И надумавший изменить жене Джо обращает на меня исполненный глубокого смысла взгляд.
– Вот тут вы правы, – говорю я.
– Однако она не позвонила. Во всяком случае, мне об этом ничего не известно. – Он кивает и снова отворачивается к 213-му, к выкрашенным в неяркий зеленый цвет доскам над кирпичной частью фасада и выцветшей красной парадной двери, которой никто не пользуется. Шторы в спальне уже снова сдвинуты. Все это минует внимание Джо. Некое убаюкивающее свойство настоящей минуты, или места, или мглистого дождика, или далекого гула шоссе 1 вдруг наделяет его способностью додумать до конца хотя бы одну мысль.
– Вряд ли это имеет какое-то значение, Джо, – говорю я.
– Я ведь даже и не вспоминал никогда об этой чертовой бабе, – продолжает он. – Если бы она позвонила и сказала, что летит в Берлингтон, хочет встретиться со мной в «Праздничной харчевне» и затрахать меня до смерти, я бы, скорее всего, отвертелся.
Джо не замечает, что говорит обратное сказанному им же минуту назад.

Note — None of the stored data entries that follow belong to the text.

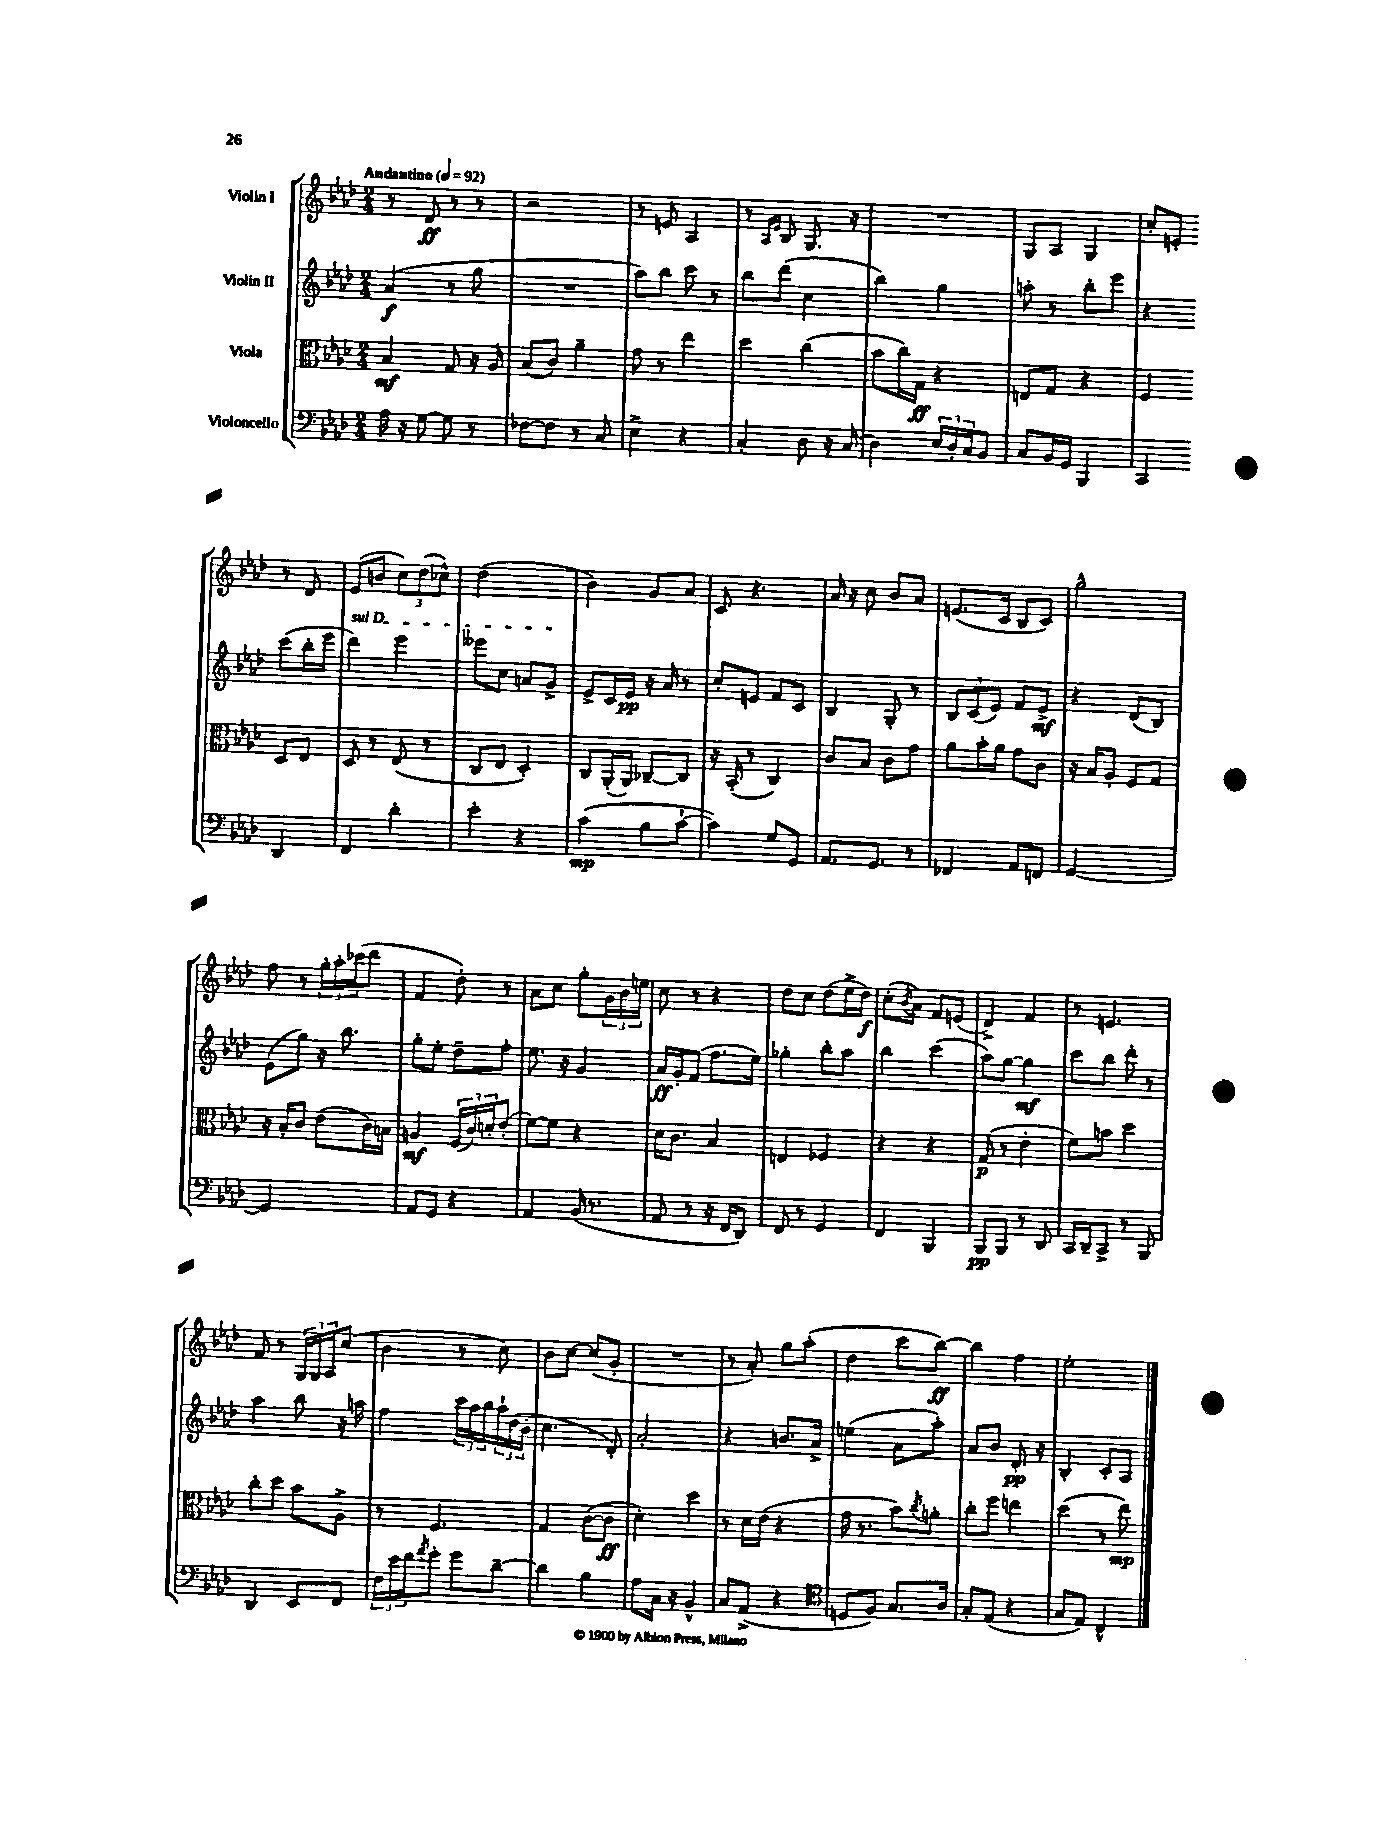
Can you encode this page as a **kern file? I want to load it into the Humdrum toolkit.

**kern	**dynam	**kern	**dynam	**kern	**dynam	**kern	**dynam
*part4	*part4	*part3	*part3	*part2	*part2	*part1	*part1
*staff4	*staff4	*staff3	*staff3	*staff2	*staff2	*staff1	*staff1
*I"Violoncello	*	*I"Viola	*	*I"Violin II	*	*I"Violin I	*
*clefF4	*	*clefC3	*	*clefG2	*	*clefG2	*
*k[b-e-a-d-]	*	*k[b-e-a-d-]	*	*k[b-e-a-d-]	*	*k[b-e-a-d-]	*
*M2/4	*	*M2/4	*	*M2/4	*	*M2/4	*
*MM92	*	*MM92	*	*MM92	*	*MM92	*
=1	=1	=1	=1	=1	=1	=1	=1
!	!	!	!	!	!	!LO:TX:a:B:t=Andantino	!
16A-\	.	4B-/	mf	(4a-/	f	8r	.
16r	.	.	.	.	.	.	.
[8G\	.	.	.	.	.	8d-/	ff
8G\]	.	8G/	.	8r	.	8r	.
8r	.	16r	.	8gg\	.	8r	.
.	.	16A-/	.	.	.	.	.
=2	=2	=2	=2	=2	=2	=2	=2
[8F-X\L	.	(8B-/L	.	2r	.	2r	.
8F-\J]	.	8c/J)	.	.	.	.	.
8r	.	4a-~\	.	.	.	.	.
8C/	.	.	.	.	.	.	.
=3	=3	=3	=3	=3	=3	=3	=3
4E-^\	.	8g\	.	8aa-\L)	.	8r	.
.	.	8r	.	8bb-\J	.	8en/	.
4r	.	4ee-\	.	8ccc\	.	4A-/	.
.	.	.	.	8r	.	.	.
=4	=4	=4	=4	=4	=4	=4	=4
4C'/	.	4dd-\	.	8bb-\L	.	8r	.
.	.	.	.	.	.	16qqA-/LL	.
.	.	.	.	.	.	16qqe-/JJ	.
.	.	.	.	(8ddd-\J	.	8B-/	.
8D-\	.	(4cc\	.	4cc\	.	8.G/	.
16r	.	.	.	.	.	.	.
(16C/	.	.	.	.	.	16r	.
=5	=5	=5	=5	=5	=5	=5	=5
4D-\)	.	8b-\L	.	4bb-\)	.	2r	.
.	.	16cc\L)	.	.	.	.	.
.	.	16G\JJ	ff	.	.	.	.
24E-/LL	.	4r	.	4gg\	.	.	.
24D-'/	.	.	.	.	.	.	.
24C/J	.	.	.	.	.	.	.
8BB-/J	.	.	.	.	.	.	.
=6	=6	=6	=6	=6	=6	=6	=6
8C/L	.	8En/L	.	8aan'\	.	8G/L	.
16BB-/L	.	8G/J	.	8r	.	8A-/J	.
16GG/JJ	.	.	.	.	.	.	.
4BBB-/	.	4r	.	8bb-'\L	.	4G/	.
.	.	.	.	8eee-\J	.	.	.
=7	=7	=7	=7	=7	=7	=7	=7
4CC/	.	4F/	.	4r	.	8cc'/L	.
.	.	.	.	.	.	8en'/J	.
4DD-/	.	8D-/L	.	(8ccc\L	.	8r	.
.	.	8E-/J	.	16bb-'\L	.	8d-/	.
.	.	.	.	16eee-\JJ	.	.	.
!!LO:LB:g=z
=8	=8	=8	=8	=8	=8	=8	=8
!	!	!	!	!LO:TX:a:i:t=sul D	!	!	!
4FF/	.	8D-/	.	4ddd-\)	.	(8e-/L	.
.	.	8r	.	.	.	8bn/J	.
4d-'\	.	(8E-/	.	4eee-\	.	12cc\L)	.
.	.	.	.	.	.	(12dd-\	.
.	.	8r	.	.	.	.	.
.	.	.	.	.	.	12cc-X^^\J)	.
=9	=9	=9	=9	=9	=9	=9	=9
4e-'\	.	8C/L	.	8eee--X\L	.	(2dd-\	.
.	.	8E-/J	.	8cc\J	.	.	.
4r	.	4D-'/)	.	8an/L	.	.	.
.	.	.	.	8g^/J	.	.	.
=10	=10	=10	=10	=10	=10	=10	=10
(4c\	mp	8C/L	.	8e-^/L	.	4b-\)	.
.	.	(16AA-'/L	.	16c/L	.	.	.
.	.	16AA-/JJ)	.	16e-/JJ	pp	.	.
8B-\L	.	[8C-X~/L	.	16r	.	8g/L	.
.	.	.	.	16a-/	.	.	.
[8c`\J	.	8C-/J]	.	8r	.	8a-/J	.
=11	=11	=11	=11	=11	=11	=11	=11
4c\])	.	16r	.	8cc'/L	.	8c/	.
.	.	(16BB-'/	.	.	.	.	.
.	.	8r	.	8en/J	.	4.r	.
8G/L	.	4C/)	.	8f/L	.	.	.
8GG/J	.	.	.	8c/J	.	.	.
=12	=12	=12	=12	=12	=12	=12	=12
8.AA-/L	.	8c/L	.	4B-/	.	16a-/	.
.	.	.	.	.	.	16r	.
.	.	8B-/J	.	.	.	8cc\	.
8.GG/J	.	.	.	.	.	.	.
.	.	8c\L	.	8G'/	.	8b-/L	.
8r	.	8g\J	.	8r	.	8a-/J	.
=13	=13	=13	=13	=13	=13	=13	=13
4FF-X/	.	8a-\L	.	12B-/L	.	(8.en/L	.
.	.	.	.	(12c/	.	.	.
.	.	16b-'\L	.	.	.	.	.
.	.	.	.	12e-/J)	.	.	.
.	.	16a-\JJ	.	.	.	16c/Jk	.
8AA-/L	.	8g\L	.	8f/L	.	8B-/L	.
8FFn/J	.	8c\J	.	8e-^/J	mf	8c/J)	.
=14	=14	=14	=14	=14	=14	=14	=14
[2GG/	.	16r	.	4r	.	2gg^^\	.
.	.	16B-/KL	.	.	.	.	.
.	.	8A-'/J	.	.	.	.	.
.	.	8F/L	.	(8d-/L	.	.	.
.	.	8G/J	.	8B-/J)	.	.	.
!!LO:LB:g=z
=15	=15	=15	=15	=15	=15	=15	=15
2GG/]	.	16r	.	(8e-\L	.	8ff\	.
.	.	16B-'/KL	.	.	.	.	.
.	.	8c/J	.	8gg\J)	.	8r	.
.	.	(8e-\L	.	16r	.	24gg'\LL	.
.	.	.	.	.	.	24aa-'\	.
.	.	.	.	8.bb-\	.	.	.
.	.	.	.	.	.	(24ccc-X\J	.
.	.	16c\L)	.	.	.	8ddd-\J	.
.	.	16Bn\JJ	.	.	.	.	.
=16	=16	=16	=16	=16	=16	=16	=16
8AA-/L	.	4An/	mf	8gg'\L	.	4f/	.
8GG/J	.	.	.	8ee-'\J	.	.	.
4r	.	(24F/LL	.	8dd-~\L	.	8dd-'\)	.
.	.	24c/)	.	.	.	.	.
.	.	24dn'/J	.	.	.	.	.
.	.	(8e-'/J	.	8ff'\J	.	8r	.
=17	=17	=17	=17	=17	=17	=17	=17
4AA-/	.	[8f\L)	.	8.ee-\	.	8a-\L	.
.	.	8f\J]	.	.	.	8cc\J	.
.	.	.	.	16r	.	.	.
(16BB-/	.	4r	.	4g/	.	8gg'\L	.
8.r	.	.	.	.	.	.	.
.	.	.	.	.	.	24g\L	.
.	.	.	.	.	.	24b-\	.
.	.	.	.	.	.	24een\JJ	.
=18	=18	=18	=18	=18	=18	=18	=18
8AA-/	.	16d-\KL	.	16a-/LL	ff	8cc\	.
.	.	8.c\J	.	16g'/J	.	.	.
8r	.	.	.	(8f/J	.	8r	.
16r	.	4B-/	.	8.ff\L	.	4r	.
16FF/KL	.	.	.	.	.	.	.
8DD-/J)	.	.	.	.	.	.	.
.	.	.	.	16ee-\Jk)	.	.	.
=19	=19	=19	=19	=19	=19	=19	=19
8FF/	.	4En/	.	4gg-X'\	.	8dd-\L	.
8r	.	.	.	.	.	8cc\J	.
4GG/	.	4F-X/	.	8bb-'\L	.	(8dd-\L	.
.	.	.	.	8aa-\J	.	16ee-^\L	.
.	.	.	.	.	.	16dd-\JJ)	f
=20	=20	=20	=20	=20	=20	=20	=20
4FF/	.	4r	.	4bb-\	.	(8cc'\L	.
.	.	.	.	.	.	8qb-/	.
.	.	.	.	.	.	8a-\J)	.
4BBB-/	.	4r	.	(4ccc\	.	8f/L	.
.	.	.	.	.	.	(8en/J	.
=21	=21	=21	=21	=21	=21	=21	=21
8BBB-/L	pp	(8G/	p	8aa-\L)	.	4d-^/)	.
8BBB-/J	.	8r	.	[8gg\J	.	.	.
8r	.	4e-'\	.	4gg\]	mf	4f/	.
8DD-/	.	.	.	.	.	.	.
=22	=22	=22	=22	=22	=22	=22	=22
16CC/LL	.	8f\L)	.	8ccc\L	.	8r	.
16DD-~/J	.	.	.	.	.	.	.
8CC^/J	.	8bn\J	.	8bb-\J	.	4.en/	.
8r	.	4dd-\	.	8ddd-'\	.	.	.
8BBB-/	.	.	.	8r	.	.	.
!!LO:LB:g=z
=23	=23	=23	=23	=23	=23	=23	=23
4DD-/	.	8cc'\L	.	4aa-\	.	8f/	.
.	.	8dd-\J	.	.	.	8r	.
8EE-/L	.	8b-\L	.	8bb-\	.	24G/LL	.
.	.	.	.	.	.	24G/	.
.	.	.	.	.	.	24A-/J	.
8FF/J	.	8A-^\J	.	16r	.	(8cc/J	.
.	.	.	.	16aan\	.	.	.
=24	=24	=24	=24	=24	=24	=24	=24
24F\LL	.	8r	.	4ff\	.	4b-\	.
24e-\	.	.	.	.	.	.	.
24f\J	.	.	.	.	.	.	.
8qa-/	.	.	.	.	.	.	.
8g'\J	.	4.F/	.	.	.	.	.
8g\L	.	.	.	24ccc\LL	.	8r	.
.	.	.	.	24aa-\	.	.	.
.	.	.	.	24bb-\	.	.	.
[8d-~\J	.	.	.	24aa-`\	.	8cc\)	.
.	.	.	.	(24dd-\	.	.	.
.	.	.	.	24b-'\JJ	.	.	.
=25	=25	=25	=25	=25	=25	=25	=25
4d-\]	.	4G/	.	4.cc\	.	8b-\L	.
.	.	.	.	.	.	[8cc\J	.
4B-\	.	([8c\L	.	.	.	(8cc/L]	.
.	.	8c\J]	ff	8d-'/)	.	8g'/J	.
=26	=26	=26	=26	=26	=26	=26	=26
8A-\L	.	4d-'\)	.	2a-'/	.	2r	.
16C\Jk	.	.	.	.	.	.	.
16r	.	.	.	.	.	.	.
4BB-^^/	.	4dd-\	.	.	.	.	.
=27	=27	=27	=27	=27	=27	=27	=27
8C/L	.	8r	.	4r	.	8r	.
(8AA-^/J	.	16d-\LL	.	.	.	8a-'/)	.
.	.	(16e-\JJ	.	.	.	.	.
4r	.	4r	.	8.bn/L	.	8gg\L	.
.	.	.	.	.	.	(8aa-'\J	.
.	.	.	.	16a-^/Jk	.	.	.
=28	=28	=28	=28	=28	=28	=28	=28
*clefC4	*	*	*	*	*	*	*
8Dn/L	.	16g\	.	(4een\	.	4dd-\	.
.	.	8.r	.	.	.	.	.
8F/J)	.	.	.	.	.	.	.
8.G/L	.	8b-\L)	.	8a-\L	.	8ccc\L	.
.	.	8qcc/	.	.	.	.	.
.	.	8an'\J	.	8aa-'\J)	.	[8bb-\J)	ff
16A-/Jk	.	.	.	.	.	.	.
=29	=29	=29	=29	=29	=29	=29	=29
8G'/L	.	8cc'\L	.	8a-/L	.	4bb-\]	.
(8E-/J	.	8ff\J	.	8b-/J	.	.	.
4r	.	4een\	.	8.d-'/	pp	4ff\	.
.	.	.	.	16r	.	.	.
=30	=30	=30	=30	=30	=30	=30	=30
8G/L	.	(4dd-\	.	4B-'/	.	2ee-'\	.
8E-/J)	.	.	.	.	.	.	.
4C^^/	.	8r	.	8c'/L	.	.	.
.	.	8ee-\)	mp	8A-/J	.	.	.
==	==	==	==	==	==	==	==
*-	*-	*-	*-	*-	*-	*-	*-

– Может быть, она это поняла, потому и не позвонила. Решила избавить вас от лишних хлопот.
– Да, но я-то сбился с панталыку и неверно оценил ситуацию, – печально произносит Джо. – Не сомневался, что она позвонит. Вот в чем суть. Это был ее поступок, а не мой, я из него даже выводов правильных сделать не смог. Все произошло помимо меня. Точно так же, как происходит сейчас.
– А вдруг вам этот дом понравится, – неубедительно отвечаю я. Штора большого венецианского окна на фасаде дома 213 резко сдвигается, и за ней обнаруживается молодая рыжая Мэрилин, смотрящая на нас с выражением, которое кажется мне с такого расстояния хмуро обвиняющим, – похоже, она принимает нас за людей, заслуживающих того, чтобы прожечь их злым взглядом.
– Вот вы бы наверняка добились от нее своего. – Джо смотрит в мою сторону, но не на меня, а за меня, поверх моего левого плеча, – обычная его и самая легкая для собеседника манера общения. – Мы с вами одних лет. Вы разведены. Имели кучу женщин.
– Пора войти в дом, Джо, – говорю я. Вообще-то я ему сочувствую. Неверие в свои оценки – и даже хуже, понимание того, что по каким-то существенным, черт их дери, причинам тебе не следует им доверять, – это может стать одной из главных причин наступления Периода Бытования, а также одной из наименее терпимых его особенностей, к которой тебе придется пристраиваться с немалой осмотрительностью. – Ладно, давайте я попробую вам кое-что объяснить.
Я принимаю позу типичного оценщика страхового убытка – прижимаю сложенные крест-накрест руки, в одной зажат планшет, к ширинке.
– После развода я хорошо сознавал, что со мной произошло, сознавал, что, по сути дела, бездействовал, вел себя, как трус или по меньшей мере мудак. Трудно сказать, был ли я прав. Но я дал себе слово: никогда не жаловаться на жизнь, просто стараться делать все, что в моих силах, даже совершая ошибки и все такое, потому что это единственно правильный путь, верны твои оценки или не верны. И я это слово сдержал. Не думаю, что вы из тех, кто строит свою жизнь, избегая ошибок. Вы сами делаете один выбор за другим и живете с ними, даже если не считаете, что это ваш, черт побери, выбор.
Джо может подумать и, надеюсь, подумает, что я сделал ему редкостный комплимент, усмотрев в нем не переводимые на простой человеческий язык сложности натуры.
Маленький, окаймленный щетиной рот Джо округляется характерным для него, хотя он этого не сознает, образом, глаза сужаются, обращаясь в подобия бритвенных порезов:
– Похоже, вы предлагаете мне заткнуться.